The interquartile range formula is the first quartile subtracted from the third quartile:
IQR = Q3 – Q1

In [38]:
numbers_ir = [1, 2, 5, 6, 7, 9, 12, 15, 18, 19, 27]
numbers_ir.sort()
numbers_ir

[1, 2, 5, 6, 7, 9, 12, 15, 18, 19, 27]

In [34]:
# 1) find median
median_index = int(len(numbers_ir) / 2)
median = numbers_ir[median_index]
print(f"Median: {median}")

Median: 9


In [35]:
# 2) find Q1 - as a median in the lower half of the data
Q1_index = int(len(numbers_ir[:median_index]) / 2)
Q1 = numbers_ir[Q1_index]
print(f"Q1: {Q1}")

Q1: 5


In [36]:
# 3) find Q3 - as a median for the upper half of data
Q3_index = median_index + int(len(numbers_ir[median_index:]) / 2)
Q3 = numbers_ir[Q3_index]
print(f"Q3: {Q3}")

Q3: 18


In [37]:
# 3) calculate interquartile range
interquartile_range = Q3 - Q1
print(f"interquartile_range: {Q3}")

interquartile_range: 18


# Range
In statistics, the range is a measure of spread: it’s the difference between the highest value and the lowest value in a data set.

In [39]:
numbers_range = [7, 10, 21, 33, 43, 45, 45, 65, 67, 87, 98, 99]
numbers_range.sort()
numbers_range

[7, 10, 21, 33, 43, 45, 45, 65, 67, 87, 98, 99]

In [40]:
range_res = numbers_range[-1] - numbers_range[0]
print(f"range: {range_res}")

range: 92


# Five-Number Summary
The five number summary includes 5 items:
* The minimum.
* Q1 (the first quartile, or the 25% mark).
* The median.
* Q3 (the third quartile, or the 75% mark).
* The maximum.

The five number summary gives you a rough idea about what your data set looks like. for example, you’ll have your lowest value (the minimum) and the highest value (the maximum). Although it’s useful in itself, the main reason you’ll want to find a five-number summary is to find more useful statistics, like the interquartile range, sometimes called the middle fifty.

# Sampling Error Margin of Error
Errors happen when you take a sample from the population rather than using the entire population. In other words, it’s the difference between the statistic you measure and the parameter you would find if you took a census of the entire population.

If you were to survey the entire population (like the US Census), there would be no error. It’s nearly impossible to calculate the error margin. However, when you take samples at random, you estimate the error and call it the margin of error.
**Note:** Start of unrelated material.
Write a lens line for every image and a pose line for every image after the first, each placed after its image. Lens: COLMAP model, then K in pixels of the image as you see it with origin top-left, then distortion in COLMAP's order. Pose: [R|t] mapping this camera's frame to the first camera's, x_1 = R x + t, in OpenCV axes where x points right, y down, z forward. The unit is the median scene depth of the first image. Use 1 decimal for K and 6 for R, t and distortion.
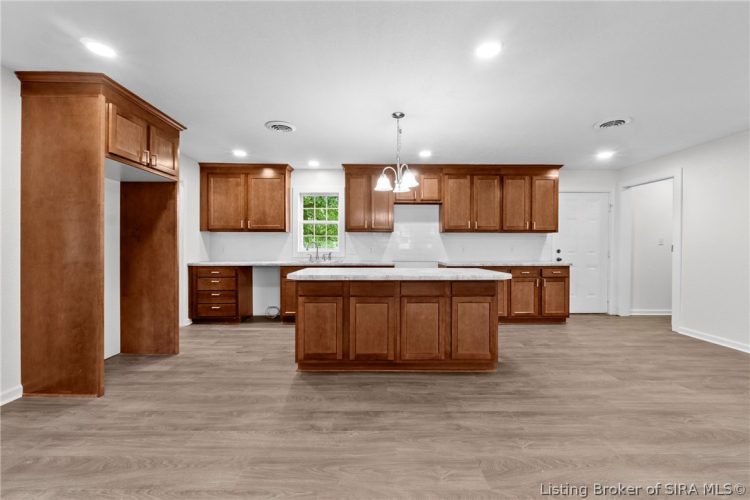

Formula: the formula for the margin of error is 1/√n, where n is the size of the sample. For example, a random sample of 1,000 has about a 1/√n; = 3.2% error.

# Variance
In probability theory and statistics, variance is the expectation of the squared deviation of a random variable from its mean. Informally, it measures how far a set of (random) numbers are spread out from their average value.

In [22]:
population = [2, 4, 4, 4, 5, 5, 7, 9]

In [23]:
# 1) calc mean
mean = sum(i for i in population) / len(population)
print(f"mean: {mean}")

mean: 5.0


In [24]:
# 2) calc variance - mean of devations from origin mean
deviations_mean_var = [(i - mean_var) ** 2 for i in population_var]
variance = sum(i for i in deviations_mean_var) / len(deviations_mean_var)
print(f"variance: {variance}")

variance: 4.0


# Standard deviation
In statistics, the standard deviation (SD, also represented by the lower case Greek letter sigma σ for the population standard deviation or the Latin letter s for the sample standard deviation) is a measure of the amount of variation or dispersion of a set of values. A low standard deviation indicates that the values tend to be close to the mean (also called the expected value) of the set, while a high standard deviation indicates that the values are spread out over a wider range.

In [25]:
# calc standard deviation - square root of variance
std_dev = variance ** 0.5
print(f"std_dev: {std_dev}")

std_dev: 2.0